The moment has arrived.  The piano and I are negotiating the introduction.  Lean on the soft pedal.  Keep the rhythm slow and steady.  Bob is positioning the mike.  He’s breathing in.  Now he is singing the low notes, making them mellow, feeling the rhythm.  Now he’s building in the middle, resting, breathing.  The lights seem softer somehow.  Now he’s up in the high notes, the E, the D’s, soaring, gliding.  The piano has forgotten to be out of tune.  Indeed, it seems to be playing itself, coming out of itself to be with Bob.  It is supporting.  It is lifting.  It is singing too.  Having awakened the audience, Bob takes a moment to twirl them at the top before he starts the final descent, coming down softly, leaving them gently.  The last low note ushers in the silence.  Nothing left to do but take a bow. 

 

Applause rings out.  Tomorrow a bustling nurse will nod politely when a white-haired gentleman tells her Elvis was in the building.  But tonight the place seems to smell better than it did an hour ago, maybe as good as the Winspeare Centre, or maybe like a hotel theatre in Vegas. 

 

Saturday, December 02, 2006

FRUITCAKE

What do the experts say about the staying power of their fruitcakes?  Martha Stewart makes a fruitcake that will keep for 25 years.  Food writer Cinda Chavich tells us that her mother’s fruitcake keeps for a yeaar.  Ours never lasts more than a couple of months, shorter time if covered with almond paste.  Nobody knows how long it would keep.

Friday, December 01, 2006

THE PROBLEM WITHCHARITY

I know two people who have no food in the cupboard and no money coming in the next few days.  Neither of them will have money for the rent if they buy food with the next cheque.  It ought to be easy to deal with this problem, given the plethora of charity fund raising that goes on at Christmas.  The food bank is everywhere, on the radio, at every concert.  They are intelligent.  They are aware.  It is inconceivable that either of these people are unaware of the food bank, but neither has mentioned it, and so I tentatively mention the food bank to both of them. 

 

They are different these two, different in age, in gender, in stage of life.  Yet their response to my suggestion is virtually identical.  Silence!  I wait.  More silence!  The silence of the measured response, the silence of people swallowing a reaction too caustic to throw in the face of someone they trust, someone they respect.   “no,” they say.  “No.  Not the food bank.”

 

And then they wait for me to answer, wait in the silence.  More silence.  The silence of a counsellor who doesn’t know how to help people regain their mental health when they have no food to eat, the silence of someone who admires their courage in the face of deficiencies incomprehensible in the context of my own life.  I want to tell them that I don’t get it, that their refusal is stupid, that it makes me feel hopeless amid the bombardment of charities in this Christmas season.  Only trouble is, I do sort of get it. 

 

These are kind people, nice people, charitable people struck down in their prime by the pervasive mental illnesses that filter through the generational divides in their families.  They want to give, not take.  And while they may or may not be able to receive a cheque in private and sneak it to the bank under cover of confidentiality, they cannot imagine hearing themselves beg for food and then choose macaroni over lentils.  They would paste on a smile of gratitude, force out a polite thank-you.
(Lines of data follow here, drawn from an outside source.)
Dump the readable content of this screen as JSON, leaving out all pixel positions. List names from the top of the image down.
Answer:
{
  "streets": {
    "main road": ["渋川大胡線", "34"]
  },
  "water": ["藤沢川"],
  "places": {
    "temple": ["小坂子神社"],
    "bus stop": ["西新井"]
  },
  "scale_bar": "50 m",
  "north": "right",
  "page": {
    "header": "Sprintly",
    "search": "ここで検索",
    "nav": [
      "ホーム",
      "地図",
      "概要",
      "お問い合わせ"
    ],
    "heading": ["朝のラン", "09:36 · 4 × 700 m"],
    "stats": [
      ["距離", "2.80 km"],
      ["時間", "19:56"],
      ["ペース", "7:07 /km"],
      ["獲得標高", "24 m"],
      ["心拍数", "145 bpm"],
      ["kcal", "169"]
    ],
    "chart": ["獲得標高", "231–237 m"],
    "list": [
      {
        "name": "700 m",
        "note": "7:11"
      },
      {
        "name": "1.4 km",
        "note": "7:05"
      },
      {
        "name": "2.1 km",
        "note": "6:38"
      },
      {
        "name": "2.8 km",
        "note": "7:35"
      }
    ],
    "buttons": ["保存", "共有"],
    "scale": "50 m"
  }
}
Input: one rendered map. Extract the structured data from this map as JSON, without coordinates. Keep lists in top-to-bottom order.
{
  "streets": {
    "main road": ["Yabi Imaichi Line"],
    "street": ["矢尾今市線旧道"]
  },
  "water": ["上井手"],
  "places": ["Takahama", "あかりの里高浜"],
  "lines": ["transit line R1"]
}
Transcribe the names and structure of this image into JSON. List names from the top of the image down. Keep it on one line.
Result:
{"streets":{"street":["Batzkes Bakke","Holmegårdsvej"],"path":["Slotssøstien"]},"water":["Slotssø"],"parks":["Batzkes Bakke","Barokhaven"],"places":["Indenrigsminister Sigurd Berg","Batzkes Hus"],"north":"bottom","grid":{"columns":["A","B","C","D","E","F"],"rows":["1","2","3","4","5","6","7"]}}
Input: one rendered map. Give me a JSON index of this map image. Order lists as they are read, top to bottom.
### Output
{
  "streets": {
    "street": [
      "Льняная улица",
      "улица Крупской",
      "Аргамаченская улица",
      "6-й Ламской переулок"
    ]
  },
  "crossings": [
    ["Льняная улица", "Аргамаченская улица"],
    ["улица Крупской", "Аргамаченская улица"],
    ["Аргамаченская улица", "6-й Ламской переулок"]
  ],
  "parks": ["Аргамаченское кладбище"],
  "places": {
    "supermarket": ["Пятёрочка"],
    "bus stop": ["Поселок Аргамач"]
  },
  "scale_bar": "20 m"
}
They would go home and give the food away. 

 

I just want to ask them over for dinner.  But the psychology profession would call that poor boundaries.  I fear the professionals would not defend me if things turned out badly.  “You can’t change the world,” they would say.  That is why we have government and charities. 

 

And I know they are right.  I cannot change the world.  But I still want to try.